As an entrepreneur, you can be inspired by a great idea to create something. However, how will the market respond to it? How will you know if your product will eventually be purchased by many people?
The answer lies in validating your idea through the MVP development process. It is beneficial for designing, testing, and delivering your final product. Businesses need to avoid certain pitfalls while preparing to kick off a minimum viable product (MVP) for a web or a mobile app. Thus, it is vital to have a firm grasp on this concept.
In this article, we will share how to build MVP successfully.
MVP stands for the minimum viable product. In mobile development, app MVP refers to a basic version of an application. Thus, the MVP development process is a procedure by which a new product is built with core functionalities. The purpose here is to test the target audience’s response to it. After this step, an actual product with full features is developed.
Moreover, MVP is an essential element of a lean startup business model. This methodology states that there are several repetitive cycles of improvement in the IT product development process. How does it play out?
Here’s how Eric Ries, the author of Lean StartUp, defines the MVP: “The Minimum Viable Product (MVP) is that version of a new product which allows a team to collect the maximum amount of validated learning about customers with the least effort.”
Unpacking this definition, we can say that MVP product development presupposes validated learning about customers (i.e., you are learning about your potential customers, what they want) as they validate your idea (i.e. if they like it or want you to improve certain functionalities of it).
MVP development process helps to kick-start your idea toward reality quickly and with smaller costs. This approach is highly beneficial if you want to garner feedback from your potential users as well as incorporate it into your product’s future iterations. Through it, you will be able to find the right target audience, save time and use the best ideas based on valuable knowledge.
Building an MVP means figuring out the right balance between your business’ offers and customers’ needs. The purpose here is to put to the test all hypotheses (your ideas) and minimize errors along the way.
Here’s how you build an MVP:
1. Conduct market research
The ideas may be good, but they have to survive the harsh conditions of the market. Before you propose your new idea, be sure to identify your target user’s needs. Glean as much information as possible. And keep an eye on your rivals as well. Your task is to make your idea stand out.
Ask yourself: Who will be my target audience? Why is my product-idea unique? Use real statistics. Wishful thinking doesn't help here.
2. Decide what problem you want to solve
What value is brought by your product? How can users benefit from your product? Keep these important questions at the forefront of your mind. You have to express your idea simply. You also should be crystal clear about the basic estimations of your product. MVP implies introducing something of value to the customers.
3. List the product’s features
You need to determine which features are most crucial and which ones are not. It could be helpful to have a scale from 1 to 10 for the increasing importance of the features. It would also be helpful to include information on the complexity of product implementation. Most importantly, in what ways is it beneficial for users? These questions are to be anticipated.
4. Build your MVP
After you are clear on the main features and know the real needs of the market, you are ready to create your MVP (or hire a responsible team to do that). A prototype should be of high quality, user-friendly, engaging, and suitable for your potential customers.

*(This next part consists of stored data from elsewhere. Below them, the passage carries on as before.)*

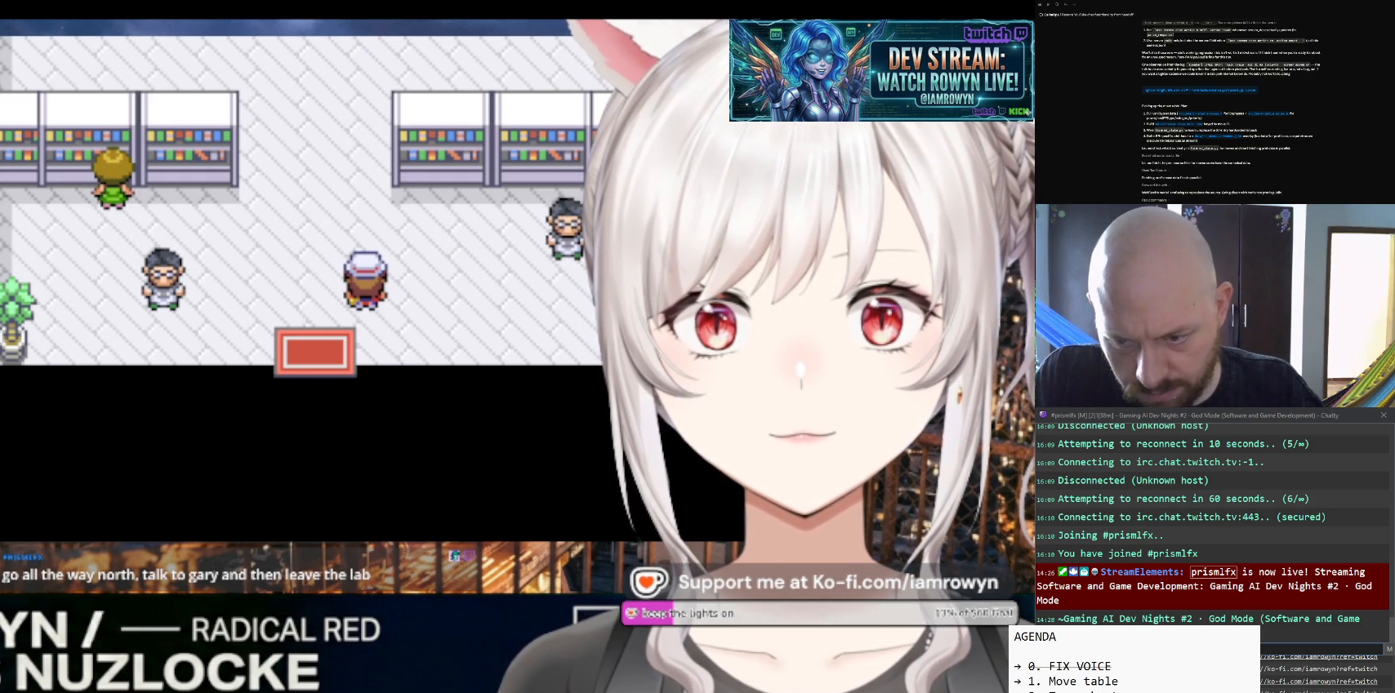
{"buttons": ["DPAD_UP"], "events": []}
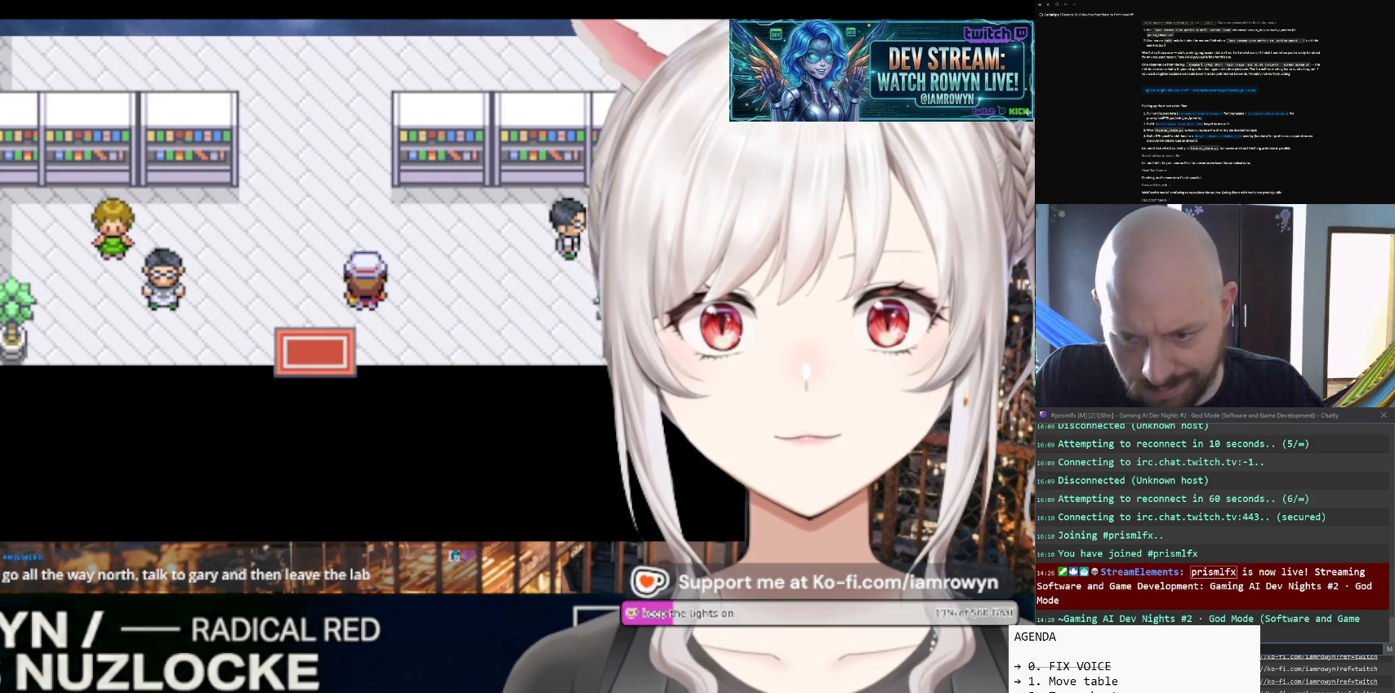
{"buttons": ["DPAD_UP"], "events": []}
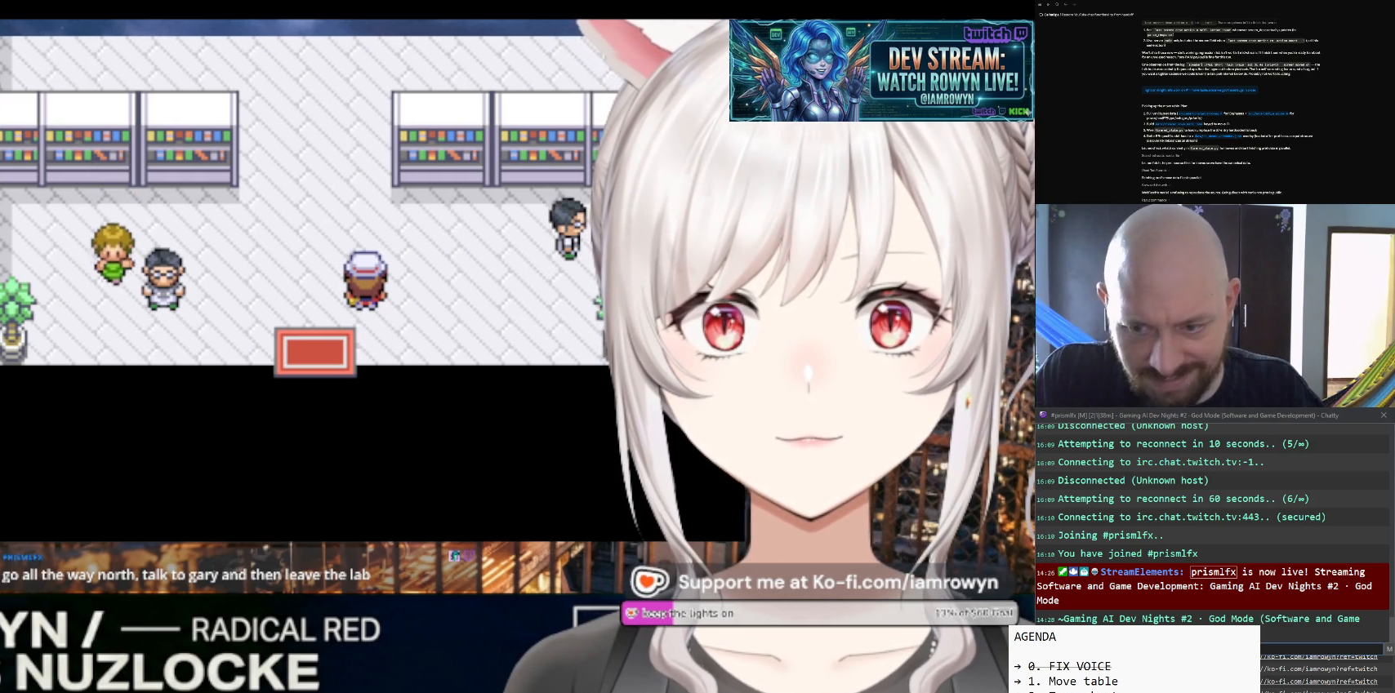
{"buttons": ["DPAD_UP"], "events": []}
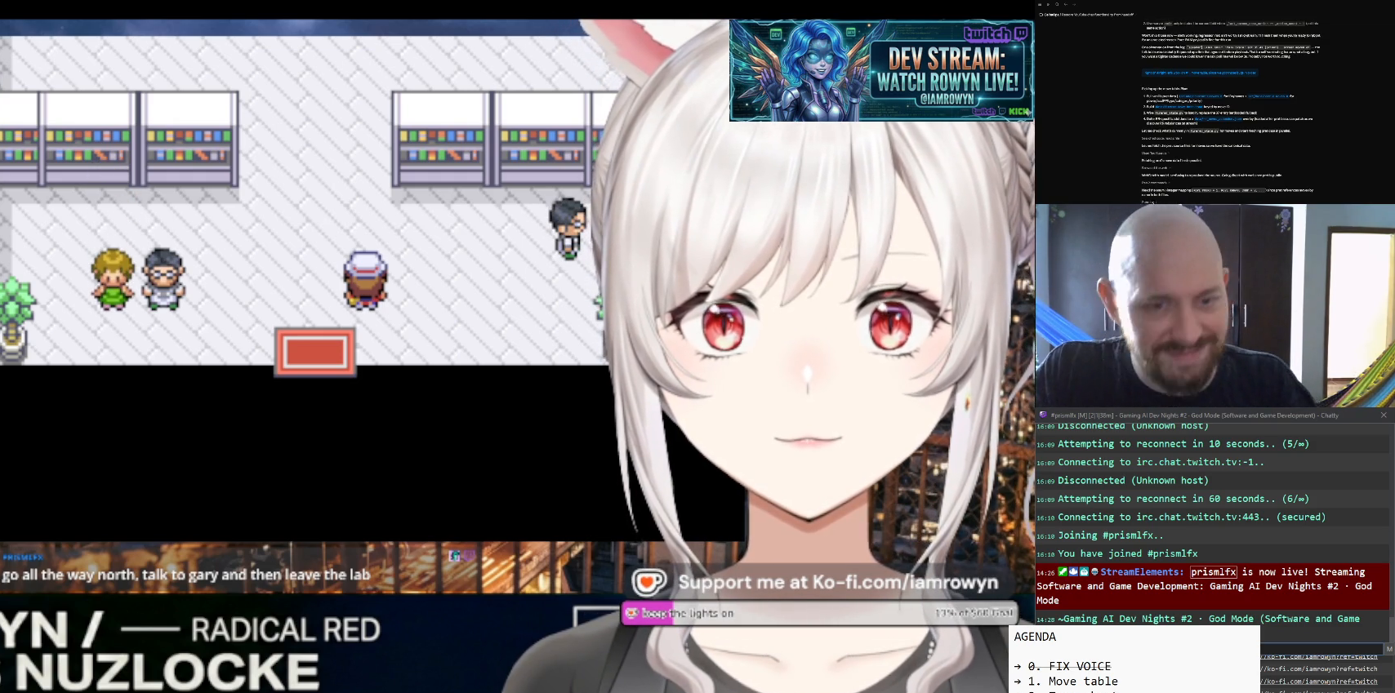
{"buttons": ["DPAD_UP"], "events": []}
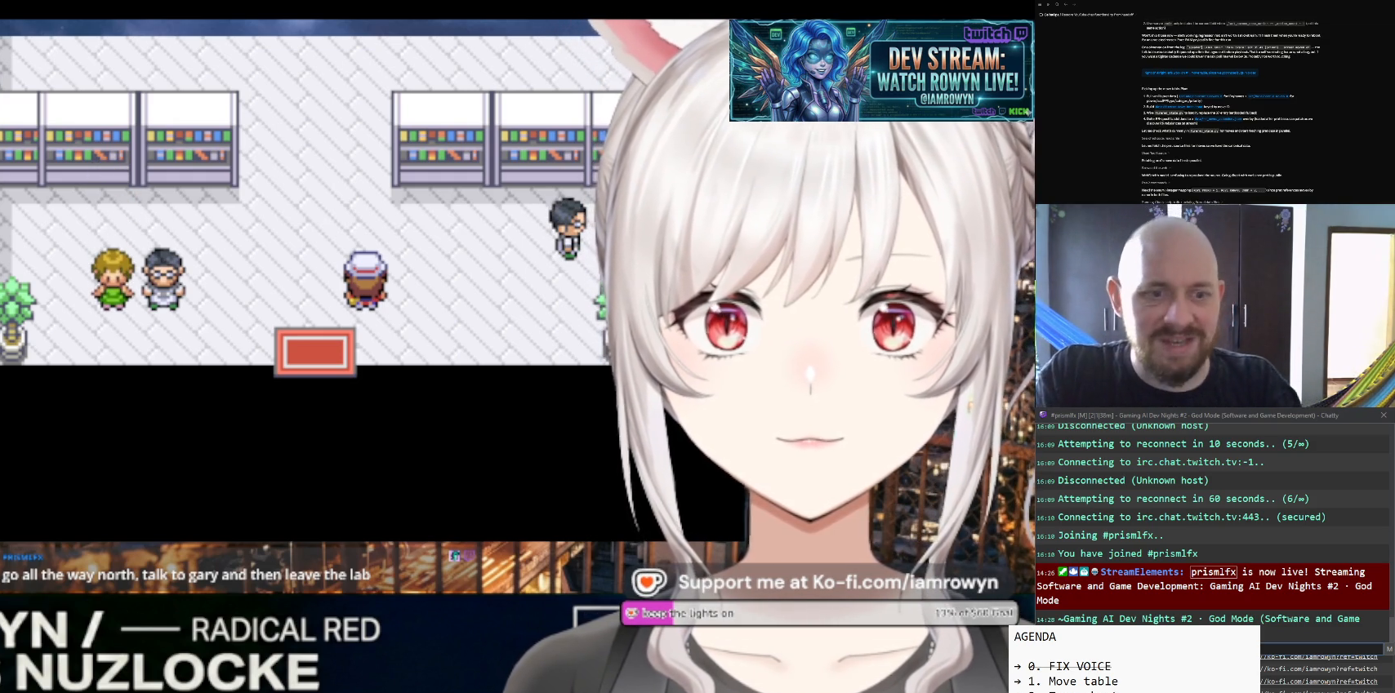
{"buttons": ["DPAD_UP"], "events": []}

5. Build, measure and learn
First, the amount of work needs to be determined; then the product is ready for the development process. After the prototype of your product is built, it needs to be tested. Quality Assurance (QA) engineers start running the first series of tests.
After your MVP is launched, do a thorough review (i.e., gather your potential customers’ feedback prior to the release). Their reaction can help you determine if the product is well-received in the market and can compete with other products.
It is crucial to grasp that users are your friends. They can inform you about how to improve your product. Some features might not be needed. Your product might lack an important feature.
Pay attention to what they have to say to you. Once you collect enough information from them, start improving your product-idea. Rerun tests again, learn from testing and analyze the quality, and then do more tests again. This process needs to be repeated until your product is finalized.
Here are some tips on how to give a serious assessment of your product’s future success:
You can conduct interviews with potential customers. Kick this off by envisioning the issues that a customer is encountering or might encounter, and just ask for their opinion.
Sign-ups are a tangible way to assess user interest.
If your app is downloaded and launched time and again, then customers are interested in your product.
Monitoring download and launch rates is necessary. However, you can also evaluate the success of an MVP by studying users’ behavior. Try to check your active users’ ratings regularly.
It gives you the number of people who stopped using your app or uninstalled it. Churn = Number of users at the beginning of the week or month/Number of churn per week or month.
MVP can be compared to a trial balloon. It helps to forecast a commercial and technical potential of your product’s vision as well as its delivery. It enables you to make technical and business decisions on the basis of factual information rather than mere speculations. Thus, the key objective of building a successful MVP is wrapped in the idea of testing the concept or the product in the market.